Don't have a low latency kernel probably accounts for the latency difference. Can well believe it drives you mad. Incidentally just discovered that
Code:
$ ac3dec -6 surround_sound_file.ac3
plays surround sound, disproportionately spiffy for some reason.

MPlayer produced surround sound with
Code:
mplayer -channels 6 -ao alsa:device=plug=swap51 -dvd-device /dev/scd0 dvd://1
The plug=swap51 may be replaced with swap51.
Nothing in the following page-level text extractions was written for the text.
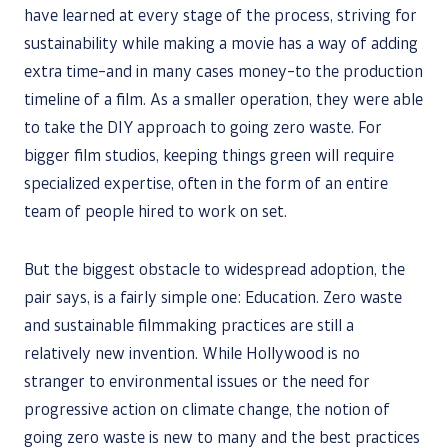
have learned at every stage of the process, striving for
sustainability while making a movie has a way of adding
extra time–and in many cases money–to the production
timeline of a film. As a smaller operation, they were able
to take the DIY approach to going zero waste. For
bigger film studios, keeping things green will require
specialized expertise, often in the form of an entire
team of people hired to work on set.
But the biggest obstacle to widespread adoption, the
pair says, is a fairly simple one: Education. Zero waste
and sustainable filmmaking practices are still a
relatively new invention. While Hollywood is no
stranger to environmental issues or the need for
progressive action on climate change, the notion of
going zero waste is new to many and the best practices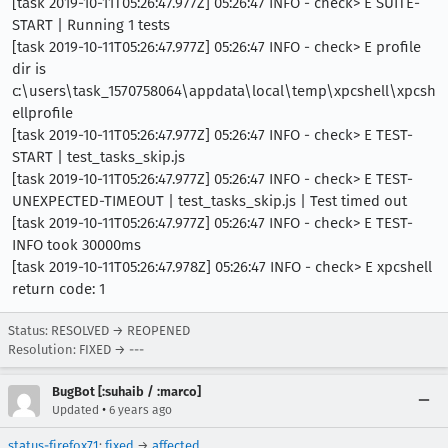
[task 2019-10-11T05:26:47.977Z] 05:26:47 INFO - check> E SUITE-
START | Running 1 tests
[task 2019-10-11T05:26:47.977Z] 05:26:47 INFO - check> E profile
dir is
c:\users\task_1570758064\appdata\local\temp\xpcshell\xpcsh
ellprofile
[task 2019-10-11T05:26:47.977Z] 05:26:47 INFO - check> E TEST-
START | test_tasks_skip.js
[task 2019-10-11T05:26:47.977Z] 05:26:47 INFO - check> E TEST-
UNEXPECTED-TIMEOUT | test_tasks_skip.js | Test timed out
[task 2019-10-11T05:26:47.977Z] 05:26:47 INFO - check> E TEST-
INFO took 30000ms
[task 2019-10-11T05:26:47.978Z] 05:26:47 INFO - check> E xpcshell
return code: 1
Status: RESOLVED → REOPENED
Resolution: FIXED → ---
BugBot [:suhaib / :marco]
•
Updated
6 years ago
status-firefox71
:
fixed
→
affected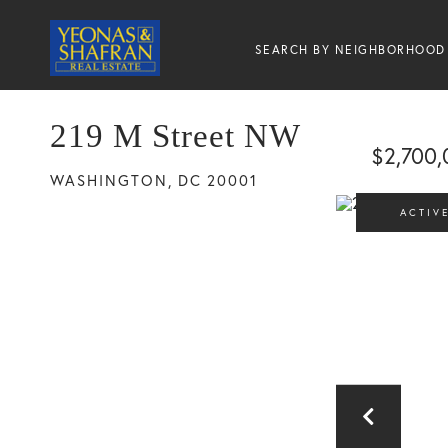
SEARCH BY NEIGHBORHOOD
219 M Street NW
$2,700,
WASHINGTON,
DC
20001
ACTIV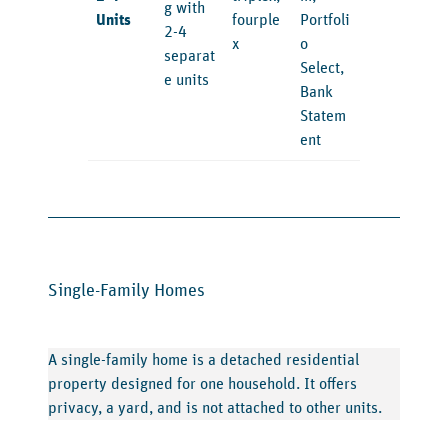
g with
Units
fourple
Portfoli
2-4
x
o
separat
Select,
e units
Bank
Statem
ent
Single-Family Homes
A single-family home is a detached residential
property designed for one household. It offers
privacy, a yard, and is not attached to other units.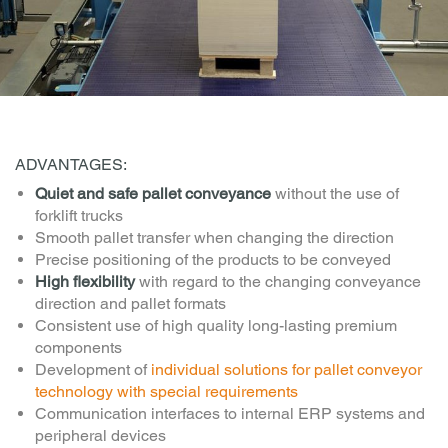
ADVANTAGES:
Quiet and safe pallet conveyance
without the use of
forklift trucks
Smooth pallet transfer when changing the direction
Precise positioning of the products to be conveyed
High flexibility
with regard to the changing conveyance
direction and pallet formats
Consistent use of high quality long-lasting premium
components
Development of
individual solutions for pallet conveyor
technology with special requirements
Communication interfaces to internal ERP systems and
peripheral devices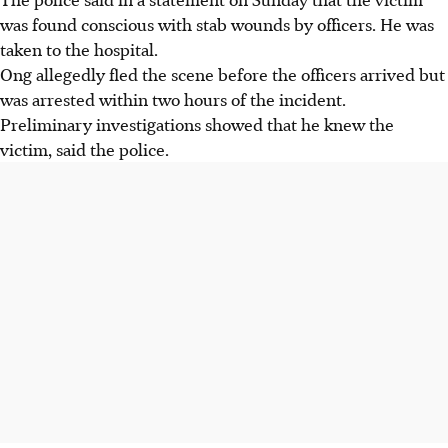
was found conscious with stab wounds by officers. He was
taken to the hospital.
Ong allegedly fled the scene before the officers arrived but
was arrested within two hours of the incident.
Preliminary investigations showed that he knew the
victim, said the police.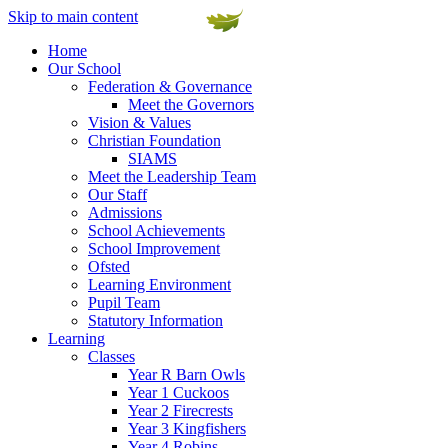
Skip to main content
Home
Our School
Federation & Governance
Meet the Governors
Vision & Values
Christian Foundation
SIAMS
Meet the Leadership Team
Our Staff
Admissions
School Achievements
School Improvement
Ofsted
Learning Environment
Pupil Team
Statutory Information
Learning
Classes
Year R Barn Owls
Year 1 Cuckoos
Year 2 Firecrests
Year 3 Kingfishers
Year 4 Robins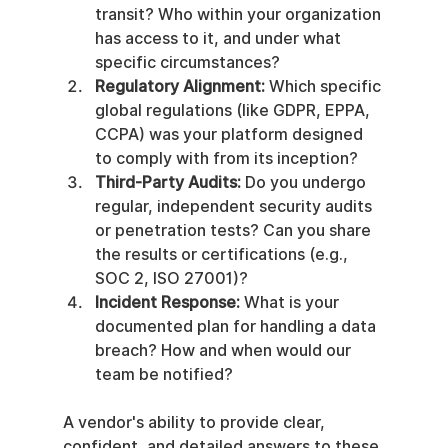
transit? Who within your organization 
has access to it, and under what 
specific circumstances?
Regulatory Alignment:
 Which specific 
global regulations (like GDPR, EPPA, 
CCPA) was your platform designed 
to comply with from its inception?
Third-Party Audits:
 Do you undergo 
regular, independent security audits 
or penetration tests? Can you share 
the results or certifications (e.g., 
SOC 2, ISO 27001)?
Incident Response:
 What is your 
documented plan for handling a data 
breach? How and when would our 
team be notified?
A vendor's ability to provide clear, 
confident, and detailed answers to these 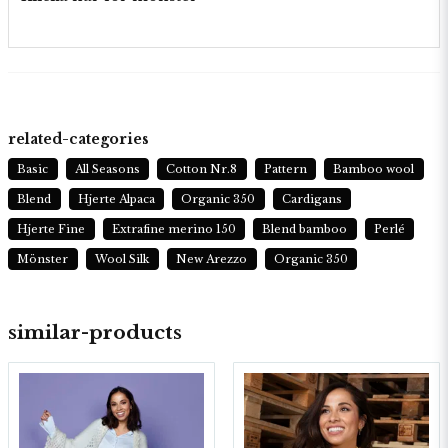
related-categories
Basic
All Seasons
Cotton Nr.8
Pattern
Bamboo wool
Blend
Hjerte Alpaca
Organic 350
Cardigans
Hjerte Fine
Extrafine merino 150
Blend bamboo
Perlé
Mönster
Wool Silk
New Arezzo
Organic 350
similar-products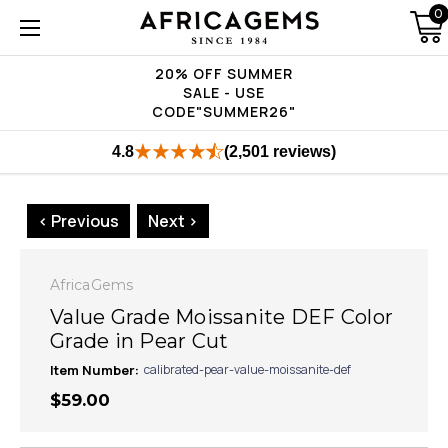
0
20% OFF SUMMER
SALE - USE
CODE"SUMMER26"
4.8
(2,501 reviews)
< Previous
Next >
AfricaGems
Value Grade Moissanite DEF Color
Grade in Pear Cut
Item Number:
calibrated-pear-value-moissanite-def
$59.00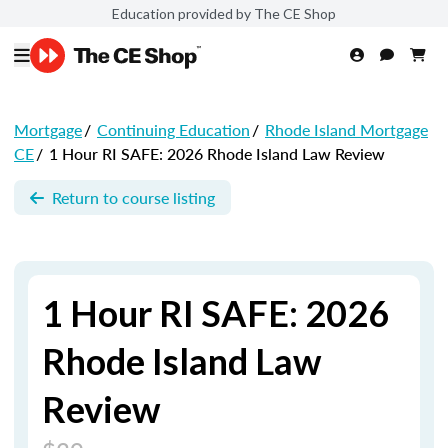
Education provided by The CE Shop
Mortgage
/
Continuing Education
/
Rhode Island Mortgage
CE
/
1 Hour RI SAFE: 2026 Rhode Island Law Review
Return to course listing
1 Hour RI SAFE: 2026
Rhode Island Law
Review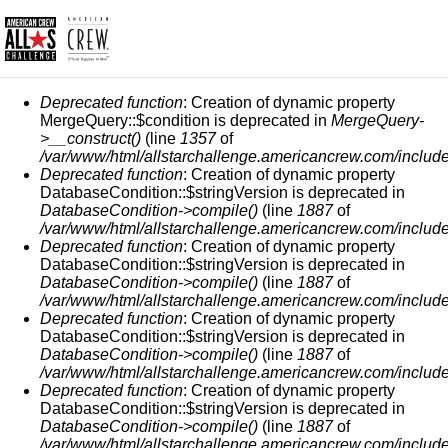
ERROR MESSAGE
Deprecated function
: Creation of dynamic property
MergeQuery::$condition is deprecated in
MergeQuery-
>__construct()
(line
1357
of
/var/www/html/allstarchallenge.americancrew.com/include
Deprecated function
: Creation of dynamic property
DatabaseCondition::$stringVersion is deprecated in
DatabaseCondition->compile()
(line
1887
of
/var/www/html/allstarchallenge.americancrew.com/include
Deprecated function
: Creation of dynamic property
DatabaseCondition::$stringVersion is deprecated in
DatabaseCondition->compile()
(line
1887
of
/var/www/html/allstarchallenge.americancrew.com/include
Deprecated function
: Creation of dynamic property
DatabaseCondition::$stringVersion is deprecated in
DatabaseCondition->compile()
(line
1887
of
/var/www/html/allstarchallenge.americancrew.com/include
Deprecated function
: Creation of dynamic property
DatabaseCondition::$stringVersion is deprecated in
DatabaseCondition->compile()
(line
1887
of
/var/www/html/allstarchallenge.americancrew.com/include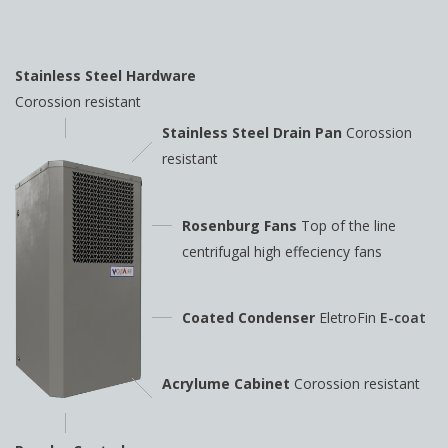
Stainless Steel Hardware
Corossion resistant
Stainless Steel Drain Pan
Corossion
resistant
Rosenburg Fans
Top of the line
centrifugal high
effeciency fans
Coated Condenser
EletroFin
E-coat
Acrylume Cabinet
Corossion resistant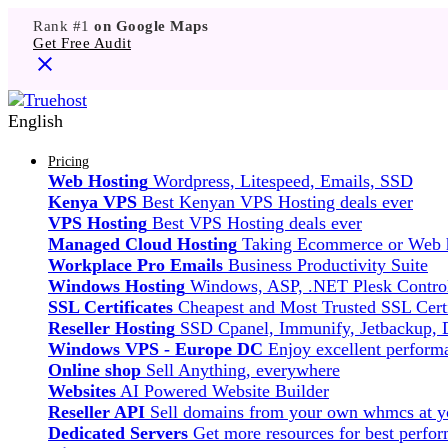
Rank #1
on Google Maps
Get Free Audit
English
Pricing
Web Hosting
Wordpress, Litespeed, Emails, SSD
Kenya VPS
Best Kenyan VPS Hosting deals ever
VPS Hosting
Best VPS Hosting deals ever
Managed Cloud Hosting
Taking Ecommerce or Web ho
Workplace Pro Emails
Business Productivity Suite
Windows Hosting
Windows, ASP, .NET Plesk Control
SSL Certificates
Cheapest and Most Trusted SSL Certi
Reseller Hosting
SSD Cpanel, Immunify, Jetbackup,
Windows VPS - Europe DC
Enjoy excellent perfor
Online shop
Sell Anything, everywhere
Websites
AI Powered Website Builder
Reseller API
Sell domains from your own whmcs at yo
Dedicated Servers
Get more resources for best perfo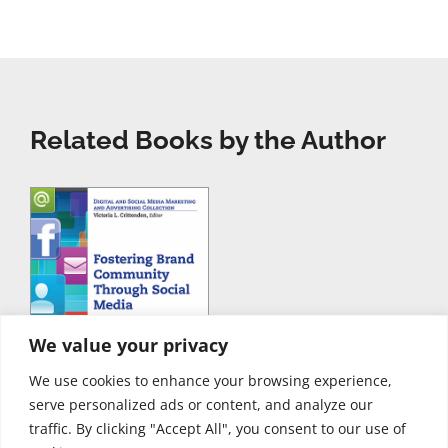
Related Books by the Author
We value your privacy
We use cookies to enhance your browsing experience,
serve personalized ads or content, and analyze our
traffic. By clicking "Accept All", you consent to our use of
A problem was the speech was comming out of the subwoofer and was therefore unintelligible so swapped the feed chennels to the front centre and subwoofer by putting this into ~/.asoundrc:
Code:
pcm.swap51 {    # Try to swap over feed to LFE, i.e. subwoofer, and centre.
    type dmix
    ipc_key 2048
    slave {
        pcm "hw:0"
        rate 48000    #  don't know if this is correct.  Dito the other values.
        period_time 0
        period_size 1024
        buffer_size 8192
        channels 6
    }
    bindings {    # changed this round a lot, trial and error. Origionally simply 0 0 to 3 3.  Used $ speaker-test -c 6 -D swap51 -t wav to test each configuration.
        0 0
        1 1
        2 4
        3 5
        4 3
        5 2
    }
}

Last edited by lugoteehalt; 12-15-2008 at 05:45 AM.